Nel prospetto dell’ex “complesso militare” sono ancora visibili le così chiamate saettiere, ovvero, le feritoie da cui gli arcieri scagliavano le frecce. Alcuni ricercatori sostengono che in passato era presente persino una seconda elevazione; oltre a ciò, si pensa pure che all’interno di ambedue i piani esisteva un pavimento ligneo. Non sembra, invece, esserci alcuna traccia di merlatura, coronamento architettonico palesemente costante in gran parte degli edifici di epoca medievale. Ad ogni modo l’estensione del “centro di ricovero” per gli ammalati agevolò considerevolmente la tutela degli infetti, garantendo loro maggiori attenzioni e cure.

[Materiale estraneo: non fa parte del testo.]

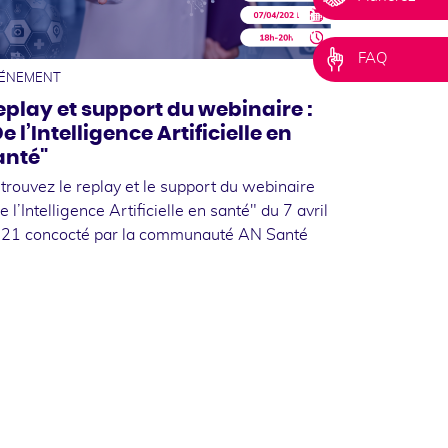
08
avril
FAQ
ÉNEMENT
eplay et support du webinaire :
e l’Intelligence Artificielle en
anté"
trouvez le replay et le support du webinaire
e l’Intelligence Artificielle en santé" du 7 avril
21 concocté par la communauté AN Santé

Fu proprio la sublime vocazione medica di questo nuovo “rifugio” a rendere la torre del vescovo parte integrante e sostanziale del “Bastione”. Nell’area pertinente ad esso, a quanto sembra, un tempo sorgeva il tempio di Cerere; ricordato da Cicerone nella magna opera “ In Verrem”, siamo a conoscenza che fu distrutto per mano del vescovo Leone II “il Taumaturgo”.

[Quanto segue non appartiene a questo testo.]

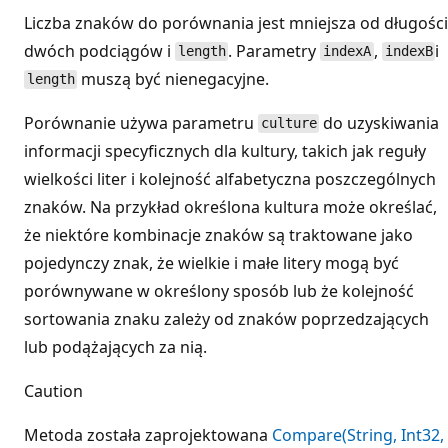
Liczba znaków do porównania jest mniejsza od długości
dwóch podciągów i
. Parametry
,
i
length
indexA
indexB
muszą być nienegacyjne.
length
Porównanie używa parametru
do uzyskiwania
culture
informacji specyficznych dla kultury, takich jak reguły
wielkości liter i kolejność alfabetyczna poszczególnych
znaków. Na przykład określona kultura może określać,
że niektóre kombinacje znaków są traktowane jako
pojedynczy znak, że wielkie i małe litery mogą być
porównywane w określony sposób lub że kolejność
sortowania znaku zależy od znaków poprzedzających
lub podążających za nią.
Caution
Metoda została zaprojektowana
Compare(String, Int32,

Gli elementi lapidei dell’edificio templare, prestando fede alle documentazioni pervenute, furono successivamente utilizzati per innalzare una nuova cattedrale, oggi nota come Sant’Agata la Vetere. In ogni caso, il fatidico “Bastione” venne portato a compimento nel 1556 su progetto del viceré Vega.

Nell’arco di un ventennio, però, precisamente nel 1576, l’intero perimetro murario si tramutò in luogo di isolamento per gli “appestati”. Non a caso, il soprannome stesso rimanda a questa triste parentesi storica che ha falcidiato il capoluogo etneo nella seconda metà del Cinquecento.